Захваченные лазутчики признались, что действовали по заданию харбинского отделения японских спецслужб и должны были добыть «в возможно большем количестве» секретные крупномасштабные топографические карты Забайкалья и Приморья, а также сведения о состоянии и пропускной способности единственной ветки железной дороги, проходящей по советской территории.
Самой интересной информацией для чекистов были сведения о японской агентуре в Приморье, с которой Дзигино и Абэ предстояло встретиться в ходе их шпионского вояжа в Советскую Россию. Японцы назвали имена, конспиративные квартиры и места службы четырех «ответственных» российских граждан, с которыми японская разведка установила когда-то секретные связи. Одним из них был находившийся на нелегальном положении бывший начальник военнотопографического отдела Иркутского военного округа полковник Корзин.

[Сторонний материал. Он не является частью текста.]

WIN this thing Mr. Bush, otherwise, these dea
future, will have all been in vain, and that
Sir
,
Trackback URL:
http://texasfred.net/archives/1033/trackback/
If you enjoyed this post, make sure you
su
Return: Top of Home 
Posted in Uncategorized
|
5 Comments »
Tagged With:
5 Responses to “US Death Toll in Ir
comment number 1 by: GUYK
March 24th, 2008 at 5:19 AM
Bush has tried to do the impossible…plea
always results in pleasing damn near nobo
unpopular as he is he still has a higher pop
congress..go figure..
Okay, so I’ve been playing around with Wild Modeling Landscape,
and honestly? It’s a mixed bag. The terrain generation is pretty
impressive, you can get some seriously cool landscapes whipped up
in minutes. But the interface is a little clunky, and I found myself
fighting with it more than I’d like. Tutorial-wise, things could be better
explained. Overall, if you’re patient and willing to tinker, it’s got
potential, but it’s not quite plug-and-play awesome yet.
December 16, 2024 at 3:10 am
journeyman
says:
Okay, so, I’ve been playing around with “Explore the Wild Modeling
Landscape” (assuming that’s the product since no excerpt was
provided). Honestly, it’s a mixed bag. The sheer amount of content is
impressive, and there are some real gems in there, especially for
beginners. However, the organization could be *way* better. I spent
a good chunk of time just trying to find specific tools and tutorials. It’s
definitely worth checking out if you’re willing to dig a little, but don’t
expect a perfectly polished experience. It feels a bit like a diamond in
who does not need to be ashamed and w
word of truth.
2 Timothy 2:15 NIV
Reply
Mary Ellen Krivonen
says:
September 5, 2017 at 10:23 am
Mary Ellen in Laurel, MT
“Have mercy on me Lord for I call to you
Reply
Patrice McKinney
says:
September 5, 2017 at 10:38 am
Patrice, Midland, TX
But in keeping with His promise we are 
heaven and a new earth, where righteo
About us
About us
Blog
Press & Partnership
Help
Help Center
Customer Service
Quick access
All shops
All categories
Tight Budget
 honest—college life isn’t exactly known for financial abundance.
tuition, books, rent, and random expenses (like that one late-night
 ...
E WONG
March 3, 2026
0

Среди чекистов, встретивших на российской территории японских «гостей», был бывший штабс-капитан царской армии Алексей Николаевич Луцкий. Через надежную агентуру в японской разведывательной группе в Харбине он знал о планах проникновения японских шпионов на территорию Забайкалья. Более того, Луцкий был лично знаком с некоторыми сотрудниками японских спецслужб, в том числе и харбинским консулом Сато.
Тридцатисемилетний уроженец Козельска после окончания духовной семинарии попал сначала на службу в армию, а потом стал профессиональным разведчиком. Пожалуй, никто, кроме самого Алексея Николаевича, не мог бы столь образно объяснить стремительные перемены в его судьбе.
— У каждого человека, — шутил Алексей Николаевич, — есть свой жизненный барометр. У некоторых он чаще показывает «ясно», у некоторых — «пасмурно», а у меня — по большей части «бурю».
И действительно, жизнь Алексея Николаевича полна превратностей и глубоких душевных переживаний. Русско-японская война: в сражении под Мукденом он едва остался в живых, спасаясь от японского плена, бежал с остатками (буквально несколько человек) разгромленного Восточно-Сибирского полка, присоединился к штабу отступавшей русской армии.